If you’ve ever built your own RF circuit for NMR you know that calculating the inductance for a solenoid can be challenging. This article gives some insight where the discrepancies are coming from and how to make the prediction more accurately. However, in the end you still need to get the soldering iron out and adjust capacitors to make it work.
Giovannetti, Giulio, and Francesca Frijia. “Inductance Calculation in Magnetic Resonance Solenoid Coils with Strip and Wire Conductors.” Applied Magnetic Resonance 51, no. 8 (August 2020): 703–10.

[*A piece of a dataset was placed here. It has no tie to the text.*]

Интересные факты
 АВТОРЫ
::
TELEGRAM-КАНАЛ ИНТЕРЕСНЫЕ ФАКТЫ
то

Solenoids are employed in Magnetic Resonance (MR) as radiofrequency (RF) coils due to their high sensitivity. In particular, their cylindrical symmetry is optimal for circular cross-sectional samples. Solenoid inductance estimation is a constraint for a correct design and tuning of the resonant circuit constituting the RF coil, suitable to be used for transmitting and receiving the RF signal of the given X-nucleus with the available MR scanner. However, the different literature formulation for solenoid inductance estimation is not optimized for a wide variety of coil geometries and doesn’t take into account conductor geometry. This paper proposes an analytical method for the solenoid inductance calculation in dependence on the conductor cross-sectional geometry (flat strip and circular wire). Simulations accuracy was evaluated with workbench experimental measurement performed on a home-built strip solenoid and by comparisons with literature data referred to wire solenoids.